Requirement 1
From the computer system passage, reproduce the portion starting at "FIG. 3 illustrates" and ending at "the CPU 300.".
Requirement 2
According to the computer system passage, what instruction does the memory controller receive from the memory during start-up of the computer system?

===== Extract provided =====

FIG. 3 illustrates an example of a computer system with multiple subarray-access memories. The system includes a central processor unit (“CPU”) 300, a memory 302 (e.g., a non-volatile memory), a memory module 304 containing a plurality of memory chips 306 each including a plurality of subarrays, and a memory controller 308 to receive a memory fetch width (“MFW”) instruction from the memory 302 during start-up of the computer system and responsive to the MFW instruction to fix a quantity of the subarrays that will be accessed in response to memory access requests from the CPU 300.

In the example of FIG. 3, the CPU 300 includes one or more cores 310, a cache memory 312 which may include L1 and L2 caches, and a communication port 314. A storage unit 316, for example a hard disk drive, may be provided. The CPU 300 communicates with the memory 302, the storage unit 316, and other peripheral devices through one or more buses such as a bus 318.

The CPU 300 communicates with the memory module 304 through a bus 320 having 64 data lines 320A, 17 address lines 32013, and 8 control lines 320C. In some examples, communications between the CPU 300, the memory module 304, and any other devices are carried by a single bus rather than the two buses 318 and 320 as shown in FIG. 3. Also, in other examples, a bus may include different numbers of lines for data, address, and control, and in some examples the lines in a bus may be shared rather than dedicated to one function.

In this example, the memory module 304 includes an address buffer 322 that receives an address over the address lines 320B and latches the address for use by the memory module 304. A demultiplexer 324 in communication with the address buffer 322 provides address signals to the memory chips 306. In other examples, the buffer 322 may be omitted, and some other type of logic may be used to provide address signals to the Memory chips 306.

===== Data records =====

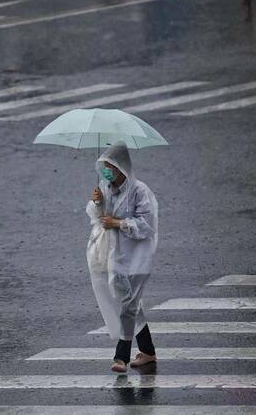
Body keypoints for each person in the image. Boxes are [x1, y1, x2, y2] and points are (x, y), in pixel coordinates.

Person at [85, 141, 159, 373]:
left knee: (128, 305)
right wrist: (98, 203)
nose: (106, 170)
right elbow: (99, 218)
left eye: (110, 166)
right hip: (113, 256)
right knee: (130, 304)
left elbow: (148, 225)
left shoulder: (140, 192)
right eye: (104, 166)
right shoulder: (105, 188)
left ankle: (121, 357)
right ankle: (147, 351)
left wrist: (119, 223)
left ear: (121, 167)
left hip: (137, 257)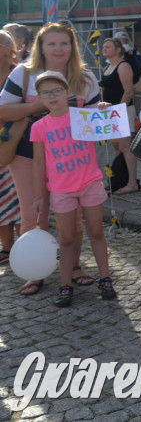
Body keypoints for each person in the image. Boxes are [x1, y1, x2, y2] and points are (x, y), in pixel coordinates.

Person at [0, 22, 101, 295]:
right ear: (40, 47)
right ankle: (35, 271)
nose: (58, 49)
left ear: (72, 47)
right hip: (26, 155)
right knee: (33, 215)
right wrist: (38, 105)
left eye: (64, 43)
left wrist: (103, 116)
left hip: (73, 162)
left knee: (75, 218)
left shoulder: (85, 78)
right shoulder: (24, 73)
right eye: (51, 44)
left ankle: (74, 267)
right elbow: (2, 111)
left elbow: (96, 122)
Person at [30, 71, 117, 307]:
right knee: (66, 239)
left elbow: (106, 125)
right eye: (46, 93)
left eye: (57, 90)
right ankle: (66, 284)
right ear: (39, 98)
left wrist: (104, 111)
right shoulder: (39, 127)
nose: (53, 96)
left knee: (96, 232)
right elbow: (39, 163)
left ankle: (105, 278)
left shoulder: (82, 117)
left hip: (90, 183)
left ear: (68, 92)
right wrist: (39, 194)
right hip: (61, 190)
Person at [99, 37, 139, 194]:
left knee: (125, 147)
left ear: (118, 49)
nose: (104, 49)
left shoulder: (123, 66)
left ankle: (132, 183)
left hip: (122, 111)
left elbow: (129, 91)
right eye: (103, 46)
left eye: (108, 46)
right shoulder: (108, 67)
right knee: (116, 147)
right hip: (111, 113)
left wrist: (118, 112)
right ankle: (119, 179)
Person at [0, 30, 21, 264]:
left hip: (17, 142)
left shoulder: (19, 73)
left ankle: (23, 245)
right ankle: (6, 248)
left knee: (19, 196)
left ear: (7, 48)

=====

Task result 1
FIG. 3 illustrates an example of a computer system with multiple subarray-access memories. The system includes a central processor unit (“CPU”) 300, a memory 302 (e.g., a non-volatile memory), a memory module 304 containing a plurality of memory chips 306 each including a plurality of subarrays, and a memory controller 308 to receive a memory fetch width (“MFW”) instruction from the memory 302 during start-up of the computer system and responsive to the MFW instruction to fix a quantity of the subarrays that will be accessed in response to memory access requests from the CPU 300.

Task result 2
A memory fetch width ("MFW") instruction.